By 65 percent of the respondents saying that one has to be careful what they say about politics in this country, as they did in the latest poll, “the answer as to why people respond to poll questions (the way they do) stares you in the face,” the source said.

“The dangers of not supporting the NRM are real, one could even get killed as it happened in 2001 or be denied access to certain benefits like the NAADS programme,” the source added and said this makes it convenient for people to claim they support the ruling party,  to avoid consequences, even if they intend to vote otherwise.

If this assessment is correct, then it is not all lost for the opposition. 79 percent of the respondents believe the vote is secret and it is not possible for the authorities to know who they voted.
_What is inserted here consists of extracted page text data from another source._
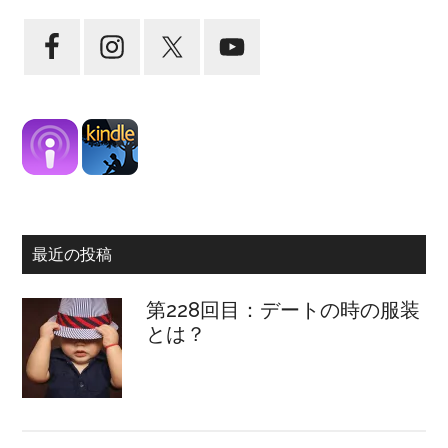
最近の投稿
第228回目：デートの時の服装
とは？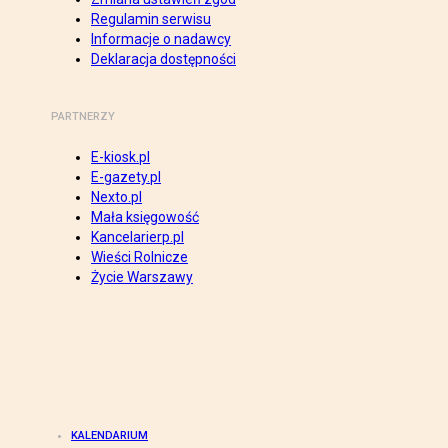
Regulamin serwisu
Informacje o nadawcy
Deklaracja dostępności
PARTNERZY
E-kiosk.pl
E-gazety.pl
Nexto.pl
Mała księgowość
Kancelarierp.pl
Wieści Rolnicze
Życie Warszawy
KALENDARIUM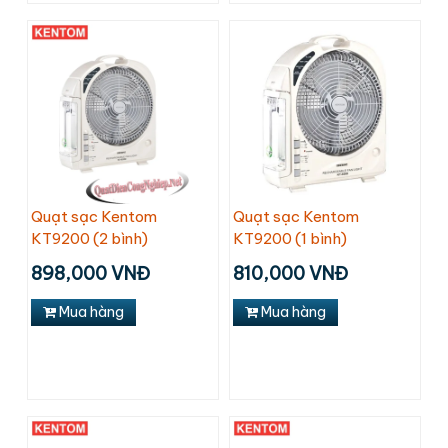
Quạt sạc Kentom
Quạt sạc Kentom
KT9200 (2 bình)
KT9200 (1 bình)
898,000 VNĐ
810,000 VNĐ
Mua hàng
Mua hàng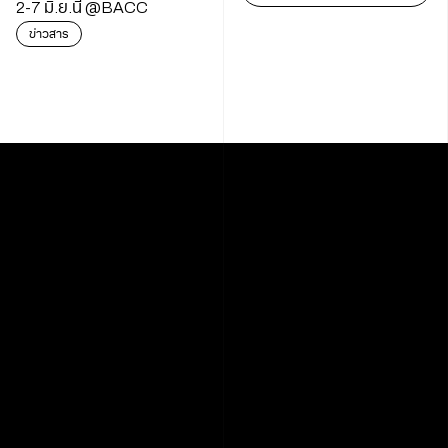
2-7 มิ.ย.นี้ @BACC
ข่าวสาร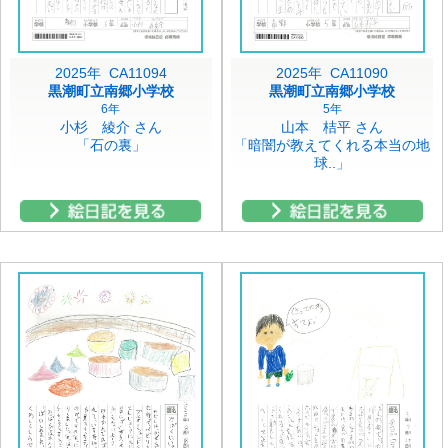
2025年 CA11094
2025年 CA11090
黒潮町立南郷小学校
黒潮町立南郷小学校
6年
5年
小杉 綾介 さん
山本 桔平 さん
「石の裏」
「暗闇が教えてくれる本当の地
球..」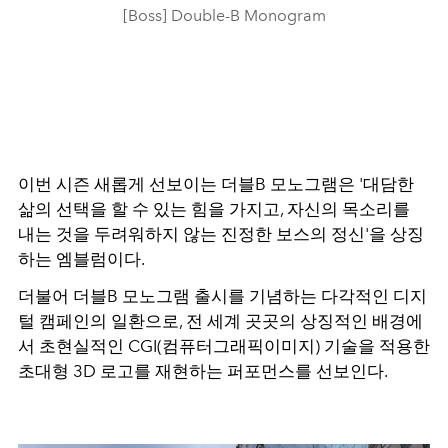
[Boss] Double-B Monogram
이번 시즌 새롭게 선보이는 더블B 모노그램은 '대담한
삶의 선택을 할 수 있는 힘을 가지고, 자신의 목소리를
내는 것을 두려워하지 않는 진정한 보스의 정신'을 상징
하는 엠블럼이다.
더불어 더블B 모노그램 출시를 기념하는 다각적인 디지
털 캠페인의 일환으로, 전 세계 곳곳의 상징적인 배경에
서 초현실적인 CGI(컴퓨터그래픽이미지) 기술을 적용한
초대형 3D 로고를 재현하는 퍼포먼스를 선보인다.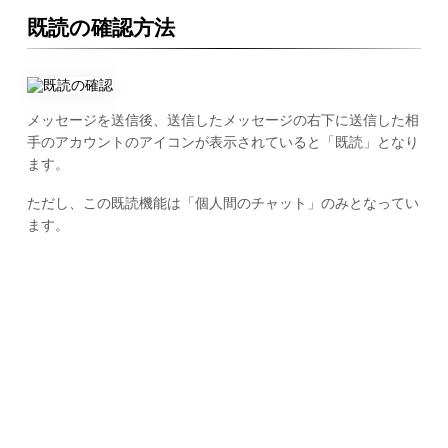
既読の確認方法
メッセージを送信後、送信したメッセージの右下に送信した相
手のアカウントのアイコンが表示されていると「既読」となり
ます。
ただし、この既読機能は「個人間のチャット」のみとなってい
ます。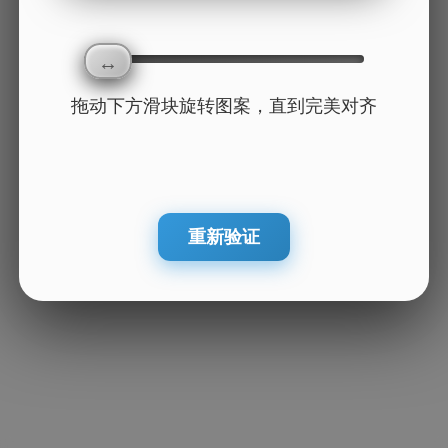
拖动下方滑块旋转图案，直到完美对齐
重新验证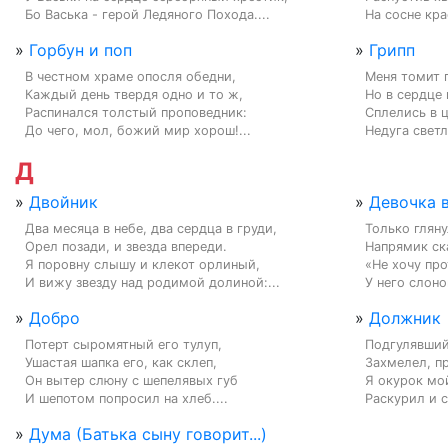
Бо Васька - герой Ледяного Похода....
На сосне кра
»
Горбун и поп
»
Грипп
В честном храме опосля обедни,

Меня томит г
Каждый день твердя одно и то ж,

Но в сердце 
Распинался толстый проповедник:

Сплелись в ц
До чего, мол, божий мир хорош!...
Недуга светл
Д
»
Двойник
»
Девочка 
Два месяца в небе, два сердца в груди,

Только гляну
Орел позади, и звезда впереди.

Напрямик ска
Я поровну слышу и клекот орлиный,

«Не хочу про
И вижу звезду над родимой долиной:...
У него слоно
»
Добро
»
Должник
Потерт сыромятный его тулуп,

Подгулявший 
Ушастая шапка его, как склеп,

Захмелел, пр
Он вытер слюну с шепелявых губ

Я окурок мой
И шепотом попросил на хлеб....
Раскурил и с
»
Дума (Батька сыну говорит...)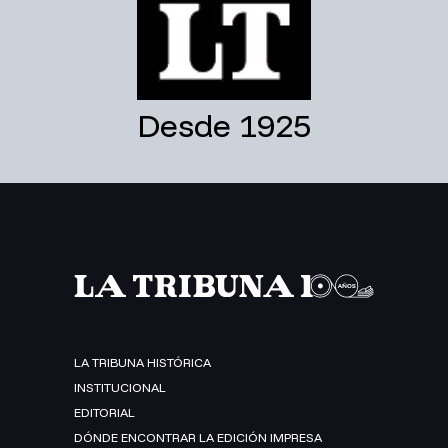
Desde 1925
LA TRIBUNA HISTÓRICA
INSTITUCIONAL
EDITORIAL
DÓNDE ENCONTRAR LA EDICIÓN IMPRESA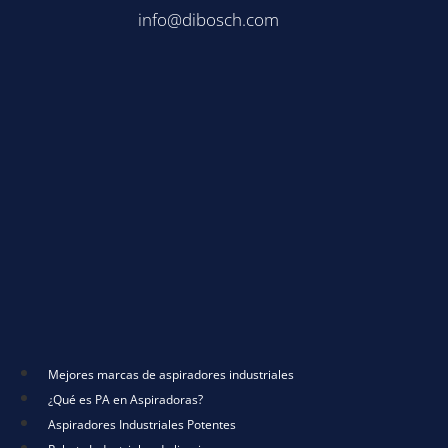
info@dibosch.com
Mejores marcas de aspiradores industriales
¿Qué es PA en Aspiradoras?
Aspiradores Industriales Potentes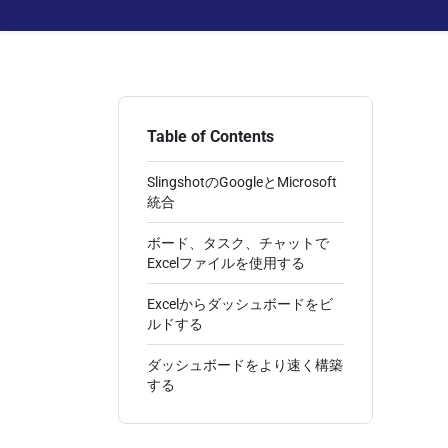
Table of Contents
SlingshotのGoogleとMicrosoft
統合
ボード、タスク、チャットで
Excelファイルを使用する
Excelからダッシュボードをビ
ルドする
ダッシュボードをより速く構築
する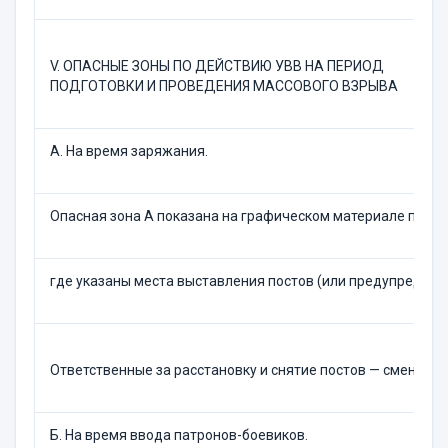
V. ОПАСНЫЕ ЗОНЫ ПО ДЕЙСТВИЮ УВВ НА ПЕРИОД
ПОДГОТОВКИ И ПРОВЕДЕНИЯ МАССОВОГО ВЗРЫВА
А. На время заряжания.
Опасная зона А показана на графическом материале плана 
где указаны места выставления постов (или предупредител
Ответственные за расстановку и снятие постов — сменный 
Б. На время ввода патронов-боевиков.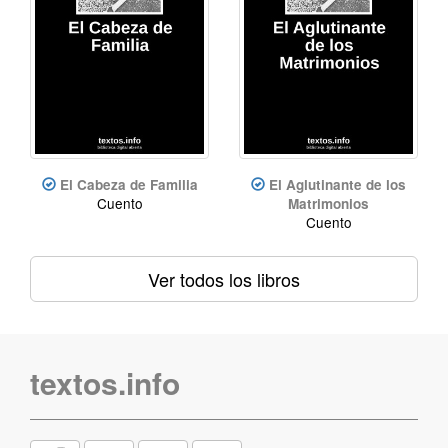
El Cabeza de Familia
El Aglutinante de los
Cuento
Matrimonios
Cuento
Ver todos los libros
textos.info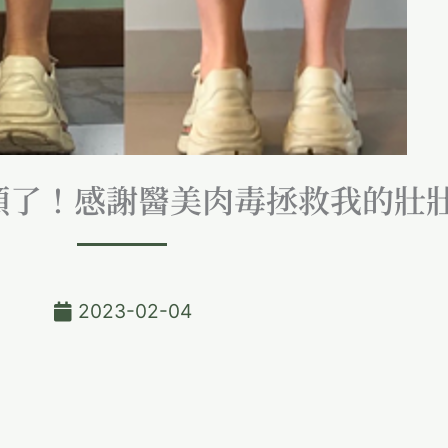
順了！感謝醫美肉毒拯救我的壯
2023-02-04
But 15 percent think the authorities could find out.

The FDC/IPC source observed: “The worst case scenario for Museveni is that he has 65 percent of those (the 35 percent) who say they don’t have to be careful what they say about politics,” the source says, “the best case scenario for him is that all the 35 percent who need not be careful to say what they feel are his supporters.”

He says it is logical to assume that the remaining 65 percent who feel the need to be careful about what they say about politics are opposition supporters.

And he says this ties in with their estimates. “We have consistently been estimating Besigye’s support at 60 percent and that of the remaining opposition candidates at 5 percent,” he said.

The pollsters, however, have a window to be absolved by the actual final election results coming on Feb. 20. But if the results don’t in any way reflect the results of Afrobarometer’s two polls, then the future of opinion polling in Uganda could be thrown in jeopardy.